**PASSAGE TO READ:**
-- BEGIN --
But state election officials in these three states disagree with the voting rights groups, offering different explanations that suggest existing state laws or election management practices pre-empt the NVRA.

"We follow the state law that was adopted by our state Legislature," said Jacques Berry, press secretary for Louisiana Secretary of State Jay Dardenne, a Republican. "It supersedes the NVRA."

"There is a section of the NVRA that they (the voting rights lawyers) interpret differently than we do," said Brad Bryant, Kansas deputy secretary of state. "It has been this way for 15 years."

Kelly Chesney, spokeswoman for Michigan Secretary of State Terri Lynn Land, did not reply to requests to comment.

Voting Rights Groups Target Purges

Last week, Project Vote, which is working in two dozen states to register voters in 2008, sent a letter to Dardenne saying his state appeared to be ignoring sections of the NVRA that require that voters be notified by mail over two federal election cycles before being removed. Project Vote's attorney said Louisiana Commissioner of Elections Angie LaPlace was treating apparently duplicate database listings as "cases of suspected fraud or some other irregularity."

Last year, the NAACP Legal Defense Fund sued Louisiana over the purging of registrations of refugees from Hurricanes Katrina and Rita. Many people who applied for a driver's license in a neighboring state -- to quickly acquire an ID after losing their belongings in the storms -- also were registered to vote without their knowledge, NAACP attorneys said. Those new voter registrations resulted in 21,000 voters being removed from Louisiana voter rolls last August, the group said. While the NAACP suit was dismissed, Project Vote's recent letter suggests the state's voter list maintenance practices have not changed. Project Vote also wrote to the U.S. Department of Justice about the matter, as the agency oversees federal elections in most Southern states as a result of the Voting Rights Act of 1965.

Louisiana election officials disagreed with Project Vote's assessment, saying the state has its own voter purge process that "supersedes" the federal law. Berry, the secretary of state's spokesman, explained that Louisiana updates its voter roll annually with multiple mailings to voters so the lists are accurate in state elections -- not just federal contests. He said that process is more rigorous than that outlined in the federal NVRA, requiring, for instance, that voters reaffirm their Louisiana voter registrations in person after receiving a final state notice. Berry said the process was approved by the Department of Justice.

"What we find is in the vast majority of cases the voter has moved out of Louisiana and registered in another state, not realizing that they will not automatically cancel their voter registration," he said.
-- END --
Recorded data:
-- BEGIN --
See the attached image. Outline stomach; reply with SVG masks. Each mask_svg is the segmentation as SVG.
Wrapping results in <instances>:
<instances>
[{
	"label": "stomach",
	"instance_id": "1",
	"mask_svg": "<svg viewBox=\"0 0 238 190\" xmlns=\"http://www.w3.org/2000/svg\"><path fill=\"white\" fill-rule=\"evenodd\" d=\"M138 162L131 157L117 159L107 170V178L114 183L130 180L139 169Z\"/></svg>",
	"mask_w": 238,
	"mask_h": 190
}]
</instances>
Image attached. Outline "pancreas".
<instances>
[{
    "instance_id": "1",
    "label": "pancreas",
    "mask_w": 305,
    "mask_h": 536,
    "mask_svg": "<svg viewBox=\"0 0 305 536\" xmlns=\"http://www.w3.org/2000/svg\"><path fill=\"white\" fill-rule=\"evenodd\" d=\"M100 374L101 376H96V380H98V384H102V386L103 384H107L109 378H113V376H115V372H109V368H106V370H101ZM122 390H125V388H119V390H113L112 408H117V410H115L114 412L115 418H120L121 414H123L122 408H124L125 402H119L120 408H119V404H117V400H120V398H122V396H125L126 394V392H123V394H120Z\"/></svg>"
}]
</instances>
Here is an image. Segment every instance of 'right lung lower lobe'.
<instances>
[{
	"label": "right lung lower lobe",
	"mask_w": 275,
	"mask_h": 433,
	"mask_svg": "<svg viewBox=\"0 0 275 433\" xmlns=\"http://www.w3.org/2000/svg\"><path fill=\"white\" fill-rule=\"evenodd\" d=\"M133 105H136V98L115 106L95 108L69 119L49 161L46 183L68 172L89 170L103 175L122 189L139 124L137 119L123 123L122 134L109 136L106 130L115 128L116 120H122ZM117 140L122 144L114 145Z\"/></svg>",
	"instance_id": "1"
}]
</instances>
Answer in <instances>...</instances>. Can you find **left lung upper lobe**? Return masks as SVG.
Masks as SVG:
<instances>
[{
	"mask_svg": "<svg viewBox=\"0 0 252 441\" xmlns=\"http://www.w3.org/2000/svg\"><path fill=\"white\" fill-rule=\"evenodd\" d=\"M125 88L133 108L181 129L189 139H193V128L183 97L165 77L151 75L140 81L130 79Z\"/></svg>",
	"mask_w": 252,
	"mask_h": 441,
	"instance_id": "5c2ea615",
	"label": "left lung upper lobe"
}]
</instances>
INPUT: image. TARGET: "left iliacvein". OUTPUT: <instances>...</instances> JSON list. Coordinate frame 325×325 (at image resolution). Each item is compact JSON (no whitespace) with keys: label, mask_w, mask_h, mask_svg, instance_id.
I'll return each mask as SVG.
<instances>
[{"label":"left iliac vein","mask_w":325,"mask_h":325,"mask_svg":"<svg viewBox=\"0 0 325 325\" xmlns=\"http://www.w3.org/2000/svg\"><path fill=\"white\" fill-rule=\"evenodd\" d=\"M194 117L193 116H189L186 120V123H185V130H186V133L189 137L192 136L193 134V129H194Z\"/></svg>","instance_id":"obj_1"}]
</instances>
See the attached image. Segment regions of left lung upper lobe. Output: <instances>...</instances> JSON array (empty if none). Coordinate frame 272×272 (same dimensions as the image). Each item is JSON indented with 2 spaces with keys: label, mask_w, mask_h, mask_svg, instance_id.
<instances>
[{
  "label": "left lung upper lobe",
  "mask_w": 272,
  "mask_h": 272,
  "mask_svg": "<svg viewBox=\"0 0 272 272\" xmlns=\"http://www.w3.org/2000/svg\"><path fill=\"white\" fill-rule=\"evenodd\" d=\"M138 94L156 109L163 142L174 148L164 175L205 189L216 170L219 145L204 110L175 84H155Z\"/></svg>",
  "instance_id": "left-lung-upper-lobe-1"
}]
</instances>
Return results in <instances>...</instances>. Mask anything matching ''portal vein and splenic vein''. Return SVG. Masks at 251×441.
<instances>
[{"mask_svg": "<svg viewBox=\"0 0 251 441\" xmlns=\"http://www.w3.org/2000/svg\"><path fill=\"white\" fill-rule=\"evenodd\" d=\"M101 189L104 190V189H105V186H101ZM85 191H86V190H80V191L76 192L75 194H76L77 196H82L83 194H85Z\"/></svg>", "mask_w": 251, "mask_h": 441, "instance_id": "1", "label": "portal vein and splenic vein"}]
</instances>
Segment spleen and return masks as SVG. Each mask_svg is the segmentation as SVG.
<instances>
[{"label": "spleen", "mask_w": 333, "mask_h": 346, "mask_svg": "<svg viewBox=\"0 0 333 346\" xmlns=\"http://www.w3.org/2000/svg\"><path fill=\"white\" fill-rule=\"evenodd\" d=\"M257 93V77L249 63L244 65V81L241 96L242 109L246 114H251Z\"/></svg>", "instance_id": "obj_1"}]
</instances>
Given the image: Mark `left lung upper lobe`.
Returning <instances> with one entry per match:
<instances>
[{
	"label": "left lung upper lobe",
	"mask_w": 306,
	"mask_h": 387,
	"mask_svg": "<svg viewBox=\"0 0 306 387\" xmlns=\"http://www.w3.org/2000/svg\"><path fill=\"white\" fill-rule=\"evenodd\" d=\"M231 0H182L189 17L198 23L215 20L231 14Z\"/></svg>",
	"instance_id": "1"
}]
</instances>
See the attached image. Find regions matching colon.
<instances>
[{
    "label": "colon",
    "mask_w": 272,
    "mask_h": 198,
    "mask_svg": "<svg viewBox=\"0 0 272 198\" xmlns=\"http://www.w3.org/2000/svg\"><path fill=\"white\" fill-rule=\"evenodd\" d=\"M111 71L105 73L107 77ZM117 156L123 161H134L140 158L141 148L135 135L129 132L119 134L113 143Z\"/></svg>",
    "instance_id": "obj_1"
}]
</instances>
-- END --
**DESCRIPTION OF THE TASK:** Copy out the passage from the voter roll article, starting with "Last year, the" and going on through "Act of 1965.".

**FINISHED TASK:**
Last year, the NAACP Legal Defense Fund sued Louisiana over the purging of registrations of refugees from Hurricanes Katrina and Rita. Many people who applied for a driver's license in a neighboring state -- to quickly acquire an ID after losing their belongings in the storms -- also were registered to vote without their knowledge, NAACP attorneys said. Those new voter registrations resulted in 21,000 voters being removed from Louisiana voter rolls last August, the group said. While the NAACP suit was dismissed, Project Vote's recent letter suggests the state's voter list maintenance practices have not changed. Project Vote also wrote to the U.S. Department of Justice about the matter, as the agency oversees federal elections in most Southern states as a result of the Voting Rights Act of 1965.